[Dataset excerpt]
********************

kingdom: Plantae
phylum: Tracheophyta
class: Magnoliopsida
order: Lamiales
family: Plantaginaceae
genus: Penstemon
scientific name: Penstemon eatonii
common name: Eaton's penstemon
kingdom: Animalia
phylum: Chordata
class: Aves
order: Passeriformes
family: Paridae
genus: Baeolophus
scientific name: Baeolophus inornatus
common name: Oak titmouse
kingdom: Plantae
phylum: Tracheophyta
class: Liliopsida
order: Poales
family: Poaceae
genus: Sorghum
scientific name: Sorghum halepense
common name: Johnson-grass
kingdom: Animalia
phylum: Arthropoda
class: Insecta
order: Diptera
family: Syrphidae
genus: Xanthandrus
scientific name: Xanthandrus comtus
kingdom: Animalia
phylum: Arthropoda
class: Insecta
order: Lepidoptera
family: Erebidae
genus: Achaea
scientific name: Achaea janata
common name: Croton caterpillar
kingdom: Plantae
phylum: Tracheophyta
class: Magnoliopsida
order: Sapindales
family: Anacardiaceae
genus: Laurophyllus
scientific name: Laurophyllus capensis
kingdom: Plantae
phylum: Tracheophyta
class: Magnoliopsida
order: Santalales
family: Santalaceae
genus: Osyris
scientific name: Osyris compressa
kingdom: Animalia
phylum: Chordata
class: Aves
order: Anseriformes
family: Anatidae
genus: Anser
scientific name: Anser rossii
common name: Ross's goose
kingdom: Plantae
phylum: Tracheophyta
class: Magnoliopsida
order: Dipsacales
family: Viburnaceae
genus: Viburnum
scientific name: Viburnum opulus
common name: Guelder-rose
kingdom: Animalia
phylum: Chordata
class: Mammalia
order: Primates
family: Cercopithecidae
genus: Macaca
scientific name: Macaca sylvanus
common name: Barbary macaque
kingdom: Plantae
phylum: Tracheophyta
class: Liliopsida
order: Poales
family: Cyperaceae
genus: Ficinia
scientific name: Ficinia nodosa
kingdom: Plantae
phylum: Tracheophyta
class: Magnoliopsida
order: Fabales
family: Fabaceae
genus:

********************

Direction
Pull out every line in the items above that contains the word "common", and copy each one as it appears.

The output
common name: Eaton's penstemon
common name: Oak titmouse
common name: Johnson-grass
common name: Croton caterpillar
common name: Ross's goose
common name: Guelder-rose
common name: Barbary macaque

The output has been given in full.